● **INPUT DATA**
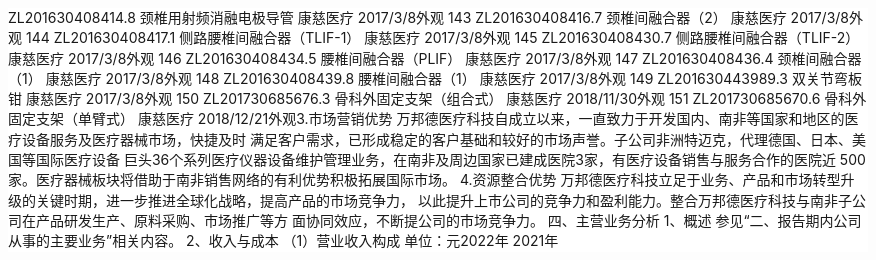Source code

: ZL201630408414.8
颈椎用射频消融电极导管
康慈医疗
2017/3/8外观
143
ZL201630408416.7
颈椎间融合器（2）
康慈医疗
2017/3/8外观
144
ZL201630408417.1
侧路腰椎间融合器（TLIF-1）
康慈医疗
2017/3/8外观
145
ZL201630408430.7
侧路腰椎间融合器（TLIF-2）
康慈医疗
2017/3/8外观
146
ZL201630408434.5
腰椎间融合器（PLIF）
康慈医疗
2017/3/8外观
147
ZL201630408436.4
颈椎间融合器（1）
康慈医疗
2017/3/8外观
148
ZL201630408439.8
腰椎间融合器（1）
康慈医疗
2017/3/8外观
149
ZL201630443989.3
双关节弯板钳
康慈医疗
2017/3/8外观
150
ZL201730685676.3
骨科外固定支架（组合式）
康慈医疗
2018/11/30外观
151
ZL201730685670.6
骨科外固定支架（单臂式）
康慈医疗
2018/12/21外观3.市场营销优势
万邦德医疗科技自成立以来，一直致力于开发国内、南非等国家和地区的医疗设备服务及医疗器械市场，快捷及时
满足客户需求，已形成稳定的客户基础和较好的市场声誉。子公司非洲特迈克，代理德国、日本、美国等国际医疗设备
巨头36个系列医疗仪器设备维护管理业务，在南非及周边国家已建成医院3家，有医疗设备销售与服务合作的医院近
500家。医疗器械板块将借助于南非销售网络的有利优势积极拓展国际市场。
4.资源整合优势
万邦德医疗科技立足于业务、产品和市场转型升级的关键时期，进一步推进全球化战略，提高产品的市场竞争力，
以此提升上市公司的竞争力和盈利能力。整合万邦德医疗科技与南非子公司在产品研发生产、原料采购、市场推广等方
面协同效应，不断提公司的市场竞争力。
四、主营业务分析
1、概述
参见“二、报告期内公司从事的主要业务”相关内容。
2、收入与成本
（1）营业收入构成
单位：元2022年
2021年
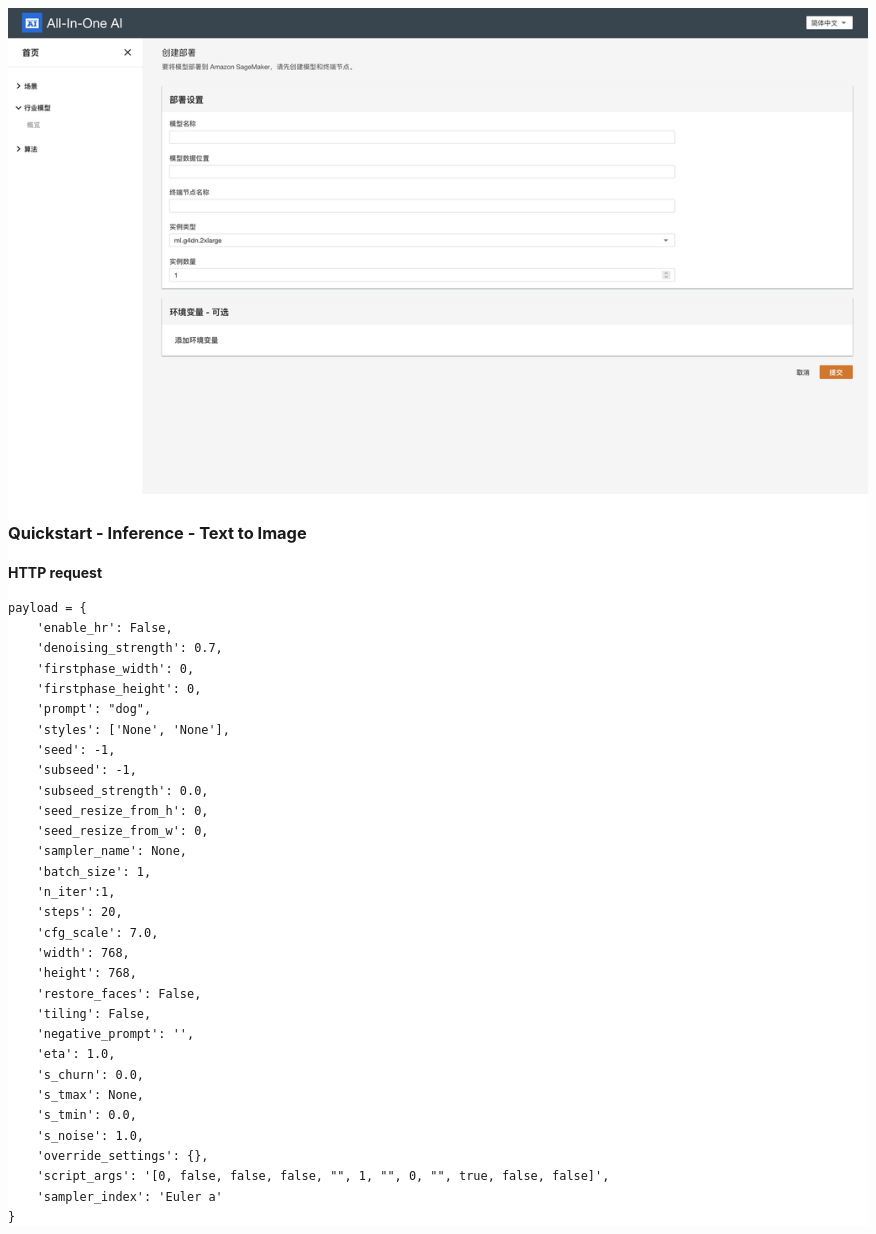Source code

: ![Deploy stable-diffusion-webui](./assets/images/quickstart_deploy_stable_diffusion_webui.png)

### Quickstart - Inference - Text to Image

**HTTP request**

    payload = {
        'enable_hr': False, 
        'denoising_strength': 0.7, 
        'firstphase_width': 0, 
        'firstphase_height': 0, 
        'prompt': "dog", 
        'styles': ['None', 'None'], 
        'seed': -1, 
        'subseed': -1, 
        'subseed_strength': 0.0, 
        'seed_resize_from_h': 0, 
        'seed_resize_from_w': 0, 
        'sampler_name': None, 
        'batch_size': 1, 
        'n_iter':1, 
        'steps': 20, 
        'cfg_scale': 7.0, 
        'width': 768, 
        'height': 768, 
        'restore_faces': False, 
        'tiling': False, 
        'negative_prompt': '', 
        'eta': 1.0, 
        's_churn': 0.0, 
        's_tmax': None, 
        's_tmin': 0.0, 
        's_noise': 1.0, 
        'override_settings': {}, 
        'script_args': '[0, false, false, false, "", 1, "", 0, "", true, false, false]', 
        'sampler_index': 'Euler a'
    }
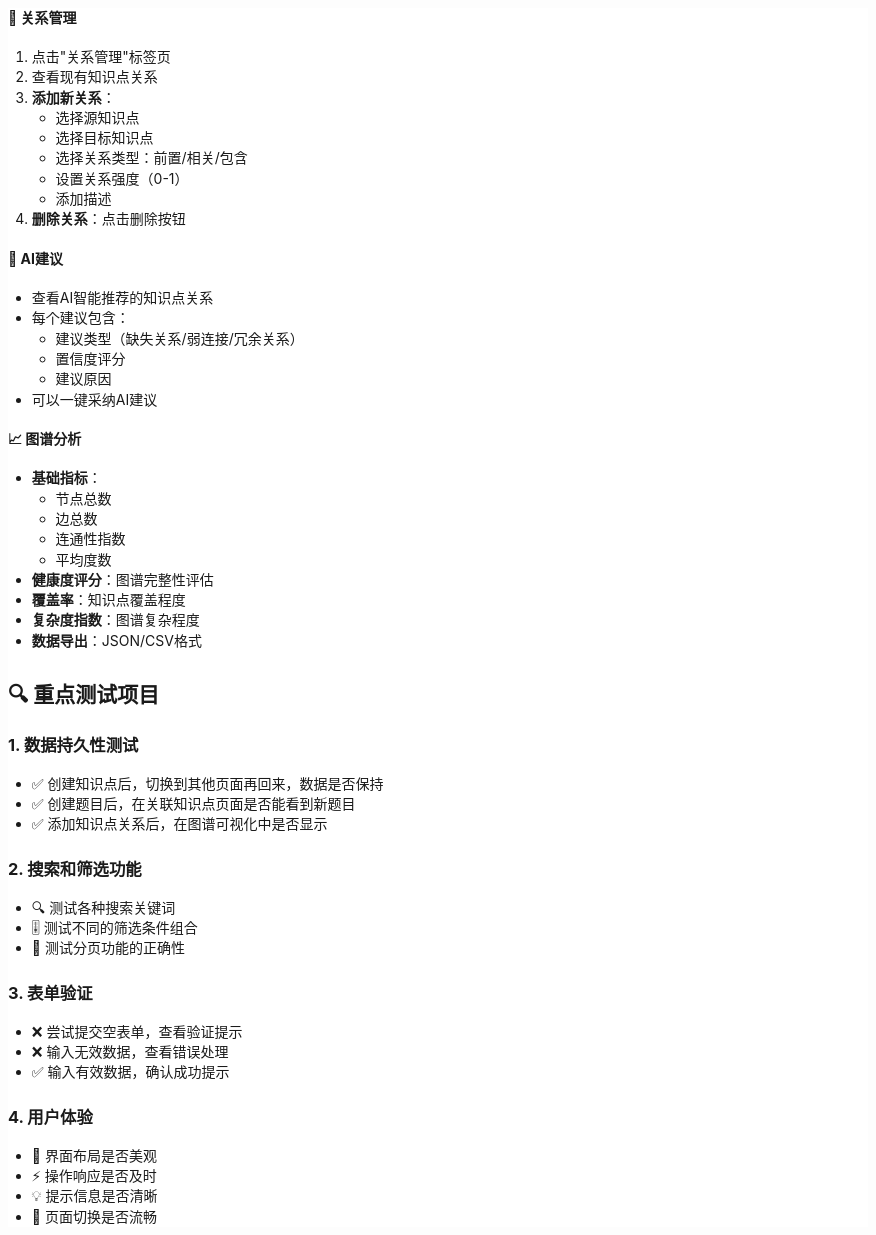#### 🔗 关系管理
1. 点击"关系管理"标签页
2. 查看现有知识点关系
3. **添加新关系**：
   - 选择源知识点
   - 选择目标知识点
   - 选择关系类型：前置/相关/包含
   - 设置关系强度（0-1）
   - 添加描述
4. **删除关系**：点击删除按钮

#### 🤖 AI建议
- 查看AI智能推荐的知识点关系
- 每个建议包含：
  - 建议类型（缺失关系/弱连接/冗余关系）
  - 置信度评分
  - 建议原因
- 可以一键采纳AI建议

#### 📈 图谱分析
- **基础指标**：
  - 节点总数
  - 边总数
  - 连通性指数
  - 平均度数
- **健康度评分**：图谱完整性评估
- **覆盖率**：知识点覆盖程度
- **复杂度指数**：图谱复杂程度
- **数据导出**：JSON/CSV格式

## 🔍 重点测试项目

### 1. 数据持久性测试
- ✅ 创建知识点后，切换到其他页面再回来，数据是否保持
- ✅ 创建题目后，在关联知识点页面是否能看到新题目
- ✅ 添加知识点关系后，在图谱可视化中是否显示

### 2. 搜索和筛选功能
- 🔍 测试各种搜索关键词
- 🎚️ 测试不同的筛选条件组合
- 📄 测试分页功能的正确性

### 3. 表单验证
- ❌ 尝试提交空表单，查看验证提示
- ❌ 输入无效数据，查看错误处理
- ✅ 输入有效数据，确认成功提示

### 4. 用户体验
- 🎨 界面布局是否美观
- ⚡ 操作响应是否及时
- 💡 提示信息是否清晰
- 🔄 页面切换是否流畅
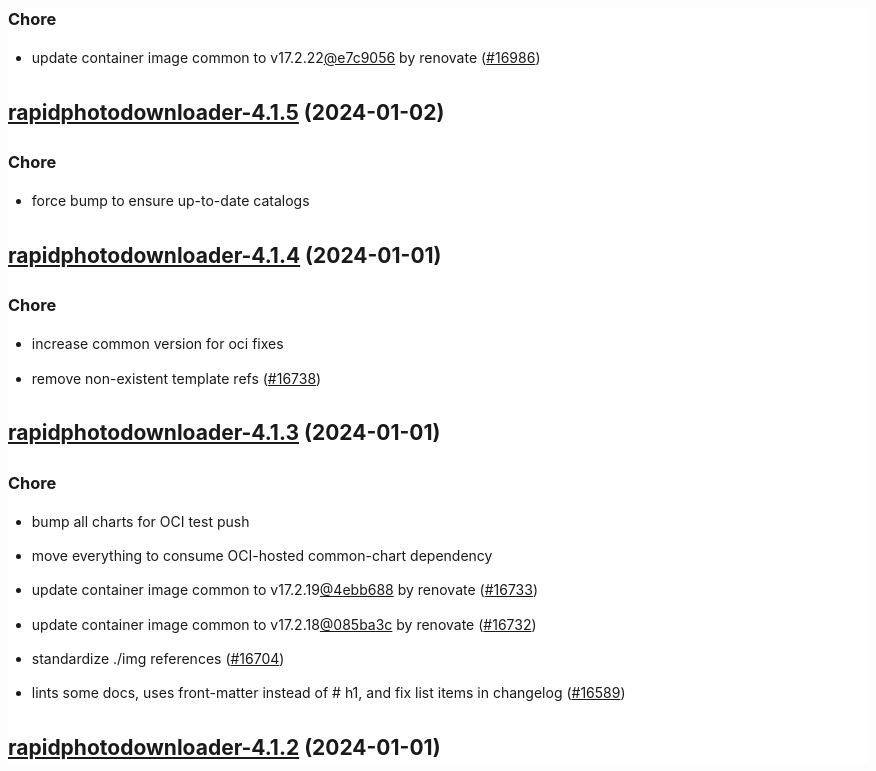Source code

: ### Chore



- update container image common to v17.2.22[@e7c9056](https://github.com/e7c9056) by renovate ([#16986](https://github.com/truecharts/charts/issues/16986))


## [rapidphotodownloader-4.1.5](https://github.com/truecharts/charts/compare/rapidphotodownloader-4.1.4...rapidphotodownloader-4.1.5) (2024-01-02)

### Chore



- force bump to ensure up-to-date catalogs


## [rapidphotodownloader-4.1.4](https://github.com/truecharts/charts/compare/rapidphotodownloader-4.1.3...rapidphotodownloader-4.1.4) (2024-01-01)

### Chore



- increase common version for oci fixes

- remove non-existent template refs ([#16738](https://github.com/truecharts/charts/issues/16738))


## [rapidphotodownloader-4.1.3](https://github.com/truecharts/charts/compare/rapidphotodownloader-4.1.0...rapidphotodownloader-4.1.3) (2024-01-01)

### Chore



- bump all charts for OCI test push

- move everything to consume OCI-hosted common-chart dependency

- update container image common to v17.2.19[@4ebb688](https://github.com/4ebb688) by renovate ([#16733](https://github.com/truecharts/charts/issues/16733))

- update container image common to v17.2.18[@085ba3c](https://github.com/085ba3c) by renovate ([#16732](https://github.com/truecharts/charts/issues/16732))

- standardize ./img references ([#16704](https://github.com/truecharts/charts/issues/16704))

- lints some docs, uses front-matter instead of # h1, and fix list items in changelog ([#16589](https://github.com/truecharts/charts/issues/16589))


## [rapidphotodownloader-4.1.2](https://github.com/truecharts/charts/compare/rapidphotodownloader-4.1.0...rapidphotodownloader-4.1.2) (2024-01-01)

● **TASK INSTRUCTIONS**
Pictures stay out, but every other part of the entries must be repeated exactly.

● **RESPONSE TO THIS EXERCISE**
Source code

: ZL201630408414.8
颈椎用射频消融电极导管
康慈医疗
2017/3/8外观
143
ZL201630408416.7
颈椎间融合器（2）
康慈医疗
2017/3/8外观
144
ZL201630408417.1
侧路腰椎间融合器（TLIF-1）
康慈医疗
2017/3/8外观
145
ZL201630408430.7
侧路腰椎间融合器（TLIF-2）
康慈医疗
2017/3/8外观
146
ZL201630408434.5
腰椎间融合器（PLIF）
康慈医疗
2017/3/8外观
147
ZL201630408436.4
颈椎间融合器（1）
康慈医疗
2017/3/8外观
148
ZL201630408439.8
腰椎间融合器（1）
康慈医疗
2017/3/8外观
149
ZL201630443989.3
双关节弯板钳
康慈医疗
2017/3/8外观
150
ZL201730685676.3
骨科外固定支架（组合式）
康慈医疗
2018/11/30外观
151
ZL201730685670.6
骨科外固定支架（单臂式）
康慈医疗
2018/12/21外观3.市场营销优势
万邦德医疗科技自成立以来，一直致力于开发国内、南非等国家和地区的医疗设备服务及医疗器械市场，快捷及时
满足客户需求，已形成稳定的客户基础和较好的市场声誉。子公司非洲特迈克，代理德国、日本、美国等国际医疗设备
巨头36个系列医疗仪器设备维护管理业务，在南非及周边国家已建成医院3家，有医疗设备销售与服务合作的医院近
500家。医疗器械板块将借助于南非销售网络的有利优势积极拓展国际市场。
4.资源整合优势
万邦德医疗科技立足于业务、产品和市场转型升级的关键时期，进一步推进全球化战略，提高产品的市场竞争力，
以此提升上市公司的竞争力和盈利能力。整合万邦德医疗科技与南非子公司在产品研发生产、原料采购、市场推广等方
面协同效应，不断提公司的市场竞争力。
四、主营业务分析
1、概述
参见“二、报告期内公司从事的主要业务”相关内容。
2、收入与成本
（1）营业收入构成
单位：元2022年
2021年
Source code

: ![Deploy stable-diffusion-webui](./assets/images/quickstart_deploy_stable_diffusion_webui.png)

### Quickstart - Inference - Text to Image

**HTTP request**

    payload = {
        'enable_hr': False, 
        'denoising_strength': 0.7, 
        'firstphase_width': 0, 
        'firstphase_height': 0, 
        'prompt': "dog", 
        'styles': ['None', 'None'], 
        'seed': -1, 
        'subseed': -1, 
        'subseed_strength': 0.0, 
        'seed_resize_from_h': 0, 
        'seed_resize_from_w': 0, 
        'sampler_name': None, 
        'batch_size': 1, 
        'n_iter':1, 
        'steps': 20, 
        'cfg_scale': 7.0, 
        'width': 768, 
        'height': 768, 
        'restore_faces': False, 
        'tiling': False, 
        'negative_prompt': '', 
        'eta': 1.0, 
        's_churn': 0.0, 
        's_tmax': None, 
        's_tmin': 0.0, 
        's_noise': 1.0, 
        'override_settings': {}, 
        'script_args': '[0, false, false, false, "", 1, "", 0, "", true, false, false]', 
        'sampler_index': 'Euler a'
    }
#### 🔗 关系管理
1. 点击"关系管理"标签页
2. 查看现有知识点关系
3. **添加新关系**：
   - 选择源知识点
   - 选择目标知识点
   - 选择关系类型：前置/相关/包含
   - 设置关系强度（0-1）
   - 添加描述
4. **删除关系**：点击删除按钮

#### 🤖 AI建议
- 查看AI智能推荐的知识点关系
- 每个建议包含：
  - 建议类型（缺失关系/弱连接/冗余关系）
  - 置信度评分
  - 建议原因
- 可以一键采纳AI建议

#### 📈 图谱分析
- **基础指标**：
  - 节点总数
  - 边总数
  - 连通性指数
  - 平均度数
- **健康度评分**：图谱完整性评估
- **覆盖率**：知识点覆盖程度
- **复杂度指数**：图谱复杂程度
- **数据导出**：JSON/CSV格式

## 🔍 重点测试项目

### 1. 数据持久性测试
- ✅ 创建知识点后，切换到其他页面再回来，数据是否保持
- ✅ 创建题目后，在关联知识点页面是否能看到新题目
- ✅ 添加知识点关系后，在图谱可视化中是否显示

### 2. 搜索和筛选功能
- 🔍 测试各种搜索关键词
- 🎚️ 测试不同的筛选条件组合
- 📄 测试分页功能的正确性

### 3. 表单验证
- ❌ 尝试提交空表单，查看验证提示
- ❌ 输入无效数据，查看错误处理
- ✅ 输入有效数据，确认成功提示

### 4. 用户体验
- 🎨 界面布局是否美观
- ⚡ 操作响应是否及时
- 💡 提示信息是否清晰
- 🔄 页面切换是否流畅
Source code

: ### Chore



- update container image common to v17.2.22[@e7c9056](https://github.com/e7c9056) by renovate ([#16986](https://github.com/truecharts/charts/issues/16986))


## [rapidphotodownloader-4.1.5](https://github.com/truecharts/charts/compare/rapidphotodownloader-4.1.4...rapidphotodownloader-4.1.5) (2024-01-02)

### Chore



- force bump to ensure up-to-date catalogs


## [rapidphotodownloader-4.1.4](https://github.com/truecharts/charts/compare/rapidphotodownloader-4.1.3...rapidphotodownloader-4.1.4) (2024-01-01)

### Chore



- increase common version for oci fixes

- remove non-existent template refs ([#16738](https://github.com/truecharts/charts/issues/16738))


## [rapidphotodownloader-4.1.3](https://github.com/truecharts/charts/compare/rapidphotodownloader-4.1.0...rapidphotodownloader-4.1.3) (2024-01-01)

### Chore



- bump all charts for OCI test push

- move everything to consume OCI-hosted common-chart dependency

- update container image common to v17.2.19[@4ebb688](https://github.com/4ebb688) by renovate ([#16733](https://github.com/truecharts/charts/issues/16733))

- update container image common to v17.2.18[@085ba3c](https://github.com/085ba3c) by renovate ([#16732](https://github.com/truecharts/charts/issues/16732))

- standardize ./img references ([#16704](https://github.com/truecharts/charts/issues/16704))

- lints some docs, uses front-matter instead of # h1, and fix list items in changelog ([#16589](https://github.com/truecharts/charts/issues/16589))


## [rapidphotodownloader-4.1.2](https://github.com/truecharts/charts/compare/rapidphotodownloader-4.1.0...rapidphotodownloader-4.1.2) (2024-01-01)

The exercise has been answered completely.